Exercises:
A) Answer these questions from the Old Town Yoga case study, one per line, marked as the questions are:
(i) Which tools are listed for the project?
(ii) Which services make Old Town Yoga the only local studio of its kind?
(iii) What are the target platforms?
B) For each statement, say yes or no according to the Old Town Yoga case study, and quote the words that decide it:
(i) The studio recently partnered with a climbing gym.
(ii) Android is one of the project's target platforms.
(iii) The upgrade is meant to help users buy memberships and book classes online.

Extract:
Old Town Yoga studio

UX/UI Design

A responsive website design that streamlines information architecture and improves visual design.

Overview

Old Town Yoga’s business is growing as it recently partnered with a climbing gym and is the only local yoga studio that offers an infrared sauna and massage services. This modernizing responsive upgrade is designed to help users purchase memberships to the studio and book yoga classes online. 

Background

My Role: UX design, UI design, User Research
Target platforms: Desktop, iOS
Tools: Figma, Miro
Timeline: January 8th-February 4th

Old Town Yoga needs a responsive website update to keep up with the competition by attracting new members and selling yoga classes.

How might we make a first-time customer feel comfortable booking a class?
How might we support a user in choosing a membership?

Information shown:
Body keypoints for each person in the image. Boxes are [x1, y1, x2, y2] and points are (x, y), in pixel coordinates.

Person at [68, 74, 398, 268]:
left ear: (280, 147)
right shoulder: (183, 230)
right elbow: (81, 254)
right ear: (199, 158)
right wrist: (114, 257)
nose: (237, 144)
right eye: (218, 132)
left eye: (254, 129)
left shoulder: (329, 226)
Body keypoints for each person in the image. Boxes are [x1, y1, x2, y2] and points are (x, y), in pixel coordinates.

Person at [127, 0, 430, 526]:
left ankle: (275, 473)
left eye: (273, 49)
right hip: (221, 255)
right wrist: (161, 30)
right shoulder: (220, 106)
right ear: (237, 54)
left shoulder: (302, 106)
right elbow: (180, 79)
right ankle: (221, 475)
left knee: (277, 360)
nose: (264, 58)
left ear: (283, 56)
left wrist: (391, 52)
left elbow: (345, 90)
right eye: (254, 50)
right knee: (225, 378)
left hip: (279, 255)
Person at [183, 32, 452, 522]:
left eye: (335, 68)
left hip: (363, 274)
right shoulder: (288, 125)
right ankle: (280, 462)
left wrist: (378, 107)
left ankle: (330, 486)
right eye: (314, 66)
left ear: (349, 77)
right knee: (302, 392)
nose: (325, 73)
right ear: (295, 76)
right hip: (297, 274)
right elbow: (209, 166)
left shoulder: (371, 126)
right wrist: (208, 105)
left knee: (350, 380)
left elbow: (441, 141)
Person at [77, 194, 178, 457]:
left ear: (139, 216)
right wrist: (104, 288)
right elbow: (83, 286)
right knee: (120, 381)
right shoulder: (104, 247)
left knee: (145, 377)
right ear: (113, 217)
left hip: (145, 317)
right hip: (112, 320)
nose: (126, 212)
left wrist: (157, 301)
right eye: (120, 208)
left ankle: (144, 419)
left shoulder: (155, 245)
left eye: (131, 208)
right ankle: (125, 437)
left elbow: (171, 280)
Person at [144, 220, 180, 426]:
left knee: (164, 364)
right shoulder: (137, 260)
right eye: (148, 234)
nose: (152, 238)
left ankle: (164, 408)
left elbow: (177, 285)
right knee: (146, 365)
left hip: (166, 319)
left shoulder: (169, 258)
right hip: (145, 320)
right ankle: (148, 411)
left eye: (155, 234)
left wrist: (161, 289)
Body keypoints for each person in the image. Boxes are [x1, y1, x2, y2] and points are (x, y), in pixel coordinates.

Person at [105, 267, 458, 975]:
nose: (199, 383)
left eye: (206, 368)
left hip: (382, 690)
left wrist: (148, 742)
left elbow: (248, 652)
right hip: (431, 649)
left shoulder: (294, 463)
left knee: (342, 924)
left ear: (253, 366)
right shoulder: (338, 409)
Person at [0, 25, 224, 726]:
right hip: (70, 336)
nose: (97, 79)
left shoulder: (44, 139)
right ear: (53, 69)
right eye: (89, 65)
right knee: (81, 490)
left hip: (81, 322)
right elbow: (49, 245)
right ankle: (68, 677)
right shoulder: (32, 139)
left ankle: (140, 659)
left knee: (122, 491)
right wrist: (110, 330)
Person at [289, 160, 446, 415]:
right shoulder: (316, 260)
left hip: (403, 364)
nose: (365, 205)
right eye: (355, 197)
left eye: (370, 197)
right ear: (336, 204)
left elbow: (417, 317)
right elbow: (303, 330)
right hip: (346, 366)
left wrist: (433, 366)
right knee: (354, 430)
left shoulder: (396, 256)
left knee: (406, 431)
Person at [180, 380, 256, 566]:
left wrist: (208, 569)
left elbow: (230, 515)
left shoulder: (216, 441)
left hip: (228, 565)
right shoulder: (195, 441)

Responses for each task:
A)
(i) Figma and Miro
(ii) An infrared sauna and massage services
(iii) Desktop and iOS

B)
(i) Yes: "it recently partnered with a climbing gym"
(ii) No: "Target platforms: Desktop, iOS"
(iii) Yes: "designed to help users purchase memberships to the studio and book yoga classes online"